Linda menoleh ke kanan Dan ke kiri. Dia tidak melihat sama sekali ada orang disana. Seketika Lina bisa menghela napasnya lega. Dia mengusap dadanya, sembari tersenyum.tipis. "Dia Tidak mengikutinya?" gumam Linda.
"Tapi, bentar! Napa aku harus tahu. Lagian, tidak Mungkin juga dia mengikutinya sampai disini." Linda, masih berisi di depan pintu. Hampir setengah jam Linda menunggu temannya yang tak kunjung membuka pintunya. Dia mencoba mengintip dari kaca. Tidak melihat ada tanda kehidupan di dalamnya. Linda, kembali menunggu berdiri di samping pintu. Menyandarkan punggungnya di pinggiran dinding pintu. Sembari menghentikan kakinya.

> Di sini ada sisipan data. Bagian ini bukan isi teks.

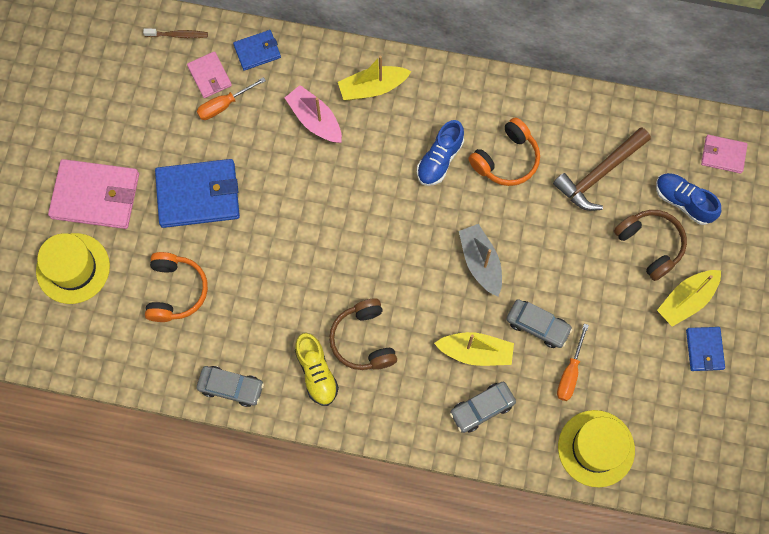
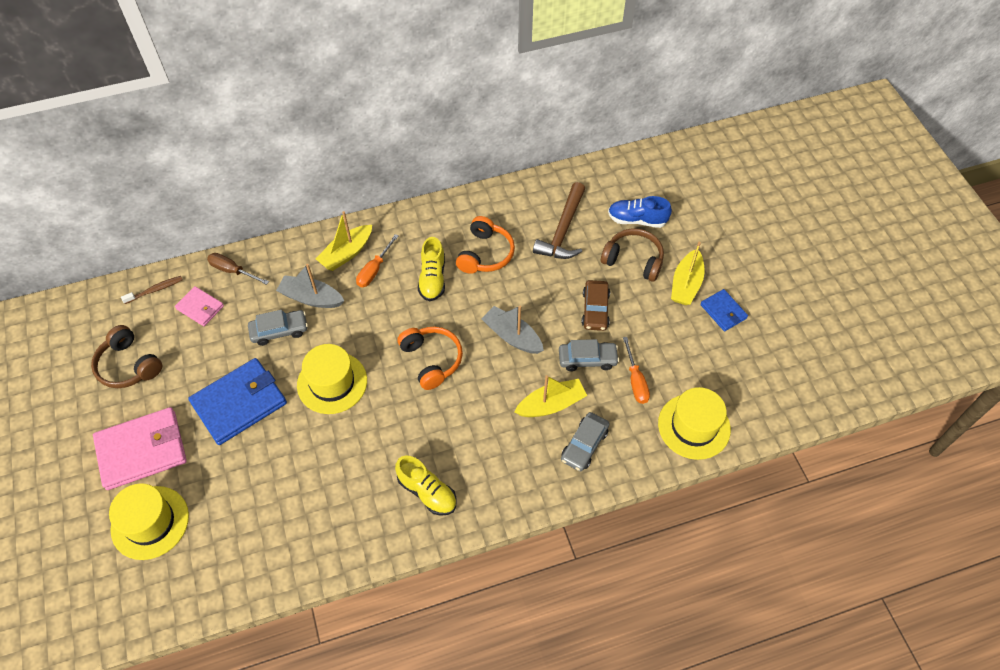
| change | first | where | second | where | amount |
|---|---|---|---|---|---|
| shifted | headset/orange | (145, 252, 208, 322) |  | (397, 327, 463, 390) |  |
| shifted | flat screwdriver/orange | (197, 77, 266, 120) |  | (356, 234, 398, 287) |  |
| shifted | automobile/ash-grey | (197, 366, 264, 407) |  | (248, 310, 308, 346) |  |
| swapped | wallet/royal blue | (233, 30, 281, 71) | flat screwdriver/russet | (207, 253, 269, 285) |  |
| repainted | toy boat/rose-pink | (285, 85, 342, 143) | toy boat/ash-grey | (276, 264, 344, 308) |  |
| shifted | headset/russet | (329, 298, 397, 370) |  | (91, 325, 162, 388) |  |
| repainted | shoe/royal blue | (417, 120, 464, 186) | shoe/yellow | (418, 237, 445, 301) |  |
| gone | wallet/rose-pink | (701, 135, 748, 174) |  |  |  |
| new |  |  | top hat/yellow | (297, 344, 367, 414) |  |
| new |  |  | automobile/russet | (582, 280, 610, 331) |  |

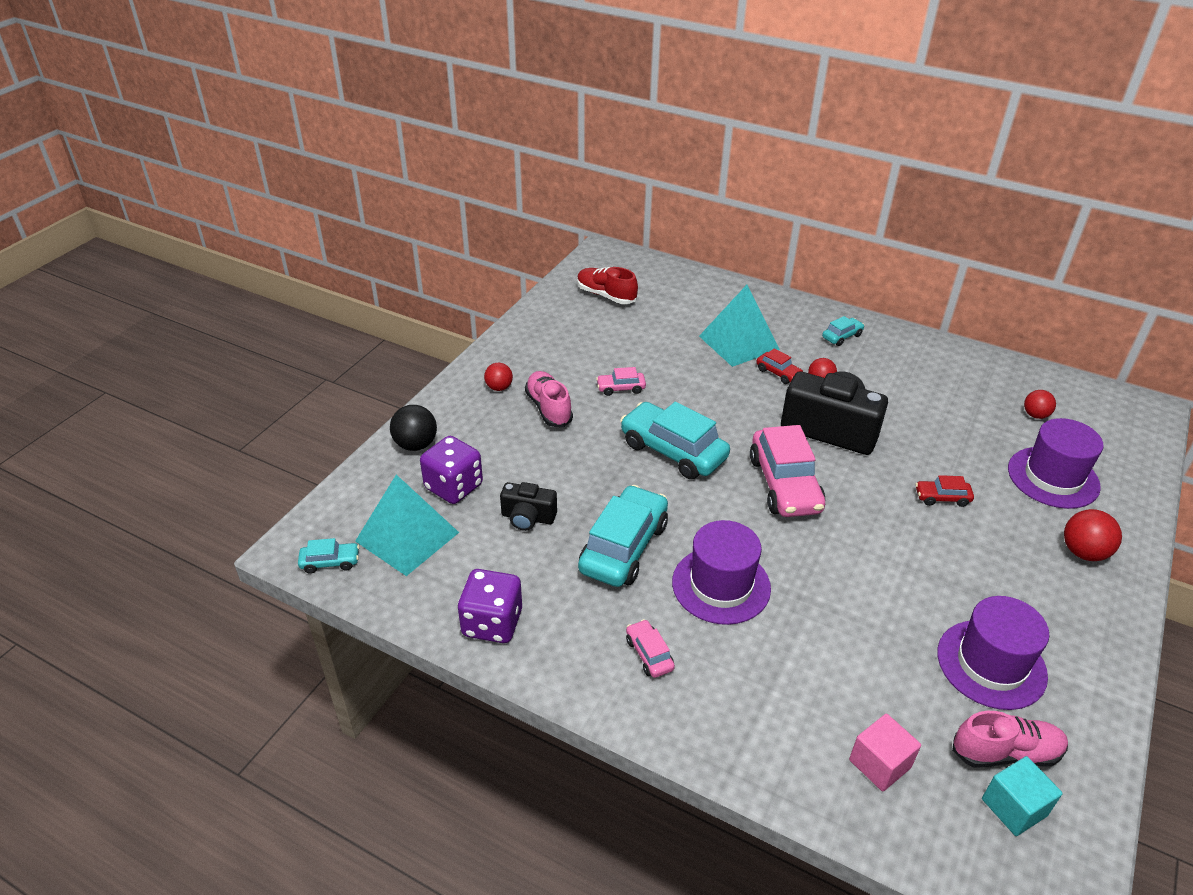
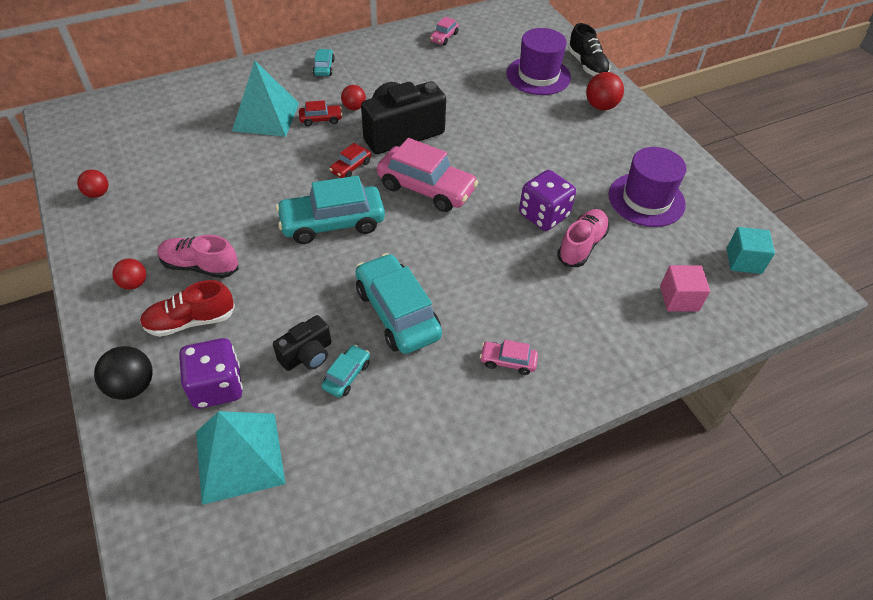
| change | first | where | second | where | amount |
|---|---|---|---|---|---|
| shifted | automobile/teal | (298, 538, 359, 574) |  | (322, 345, 370, 397) |  |
| shifted | dice/violet | (458, 569, 522, 643) |  | (519, 170, 576, 231) |  |
| shifted | shoe/crimson | (577, 267, 638, 304) |  | (140, 280, 235, 337) |  |
| shifted | automobile/rose-pink | (596, 367, 646, 396) |  | (430, 17, 459, 46) |  |
| gone | top hat/violet | (672, 520, 771, 625) |  |  |  |
| shifted | automobile/crimson | (916, 475, 974, 507) |  | (330, 143, 371, 178) |  |
| shifted | shoe/rose-pink | (952, 711, 1068, 767) |  | (557, 209, 609, 267) |  |
| shifted | play ball/crimson | (1024, 390, 1056, 419) |  | (77, 170, 109, 198) |  |
| new |  |  | shoe/jet-black | (568, 23, 610, 76) |  |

"Kemana dia? Kenapa dia juga belum keluar dari sini." ucap Linda sedikit kesal. Tidak berhenti dia terus berdesis kesal. Linda mencoba mengambil ponsel dari dalam tas hitam bermerek miliknya. Seorang wanita yang dari semalam tidur di hotel dan keluar jadi gelandangan tanpa baju. Dia hanya bisa menumpang sebentar dengan temannya. daripada pulang dia akan dinikahkan nantinya. Dia merasa jika dirinya sama sekali tidak berenang dengan bayangan hal seperti itu. Kejadian masa lalu yang begitu menyakitkan.
Saat dia berhasil mengambil ponselnya. Linda segera menghubungi temannya. Dengan segera, wanita itu menghubungi temannya. Meski tidak ada jawaban darinya. Linda bisa berdengua kesal. Mencoba mengirimkan pesan padanya. Tidak tahu gimana lagi, dengan terpaksa dia harus menunggu. Linda duduk di depan teras rumahnya. Rasa ngantuk yang masih menyelimuti kedua matanya. Perlahan, mata itu tak tahan, dia mencoba menekankan matanya. Meletakkan kepalanya di atas meja. Dengan lengan tangan kanan jadi tumpuan kepalanya.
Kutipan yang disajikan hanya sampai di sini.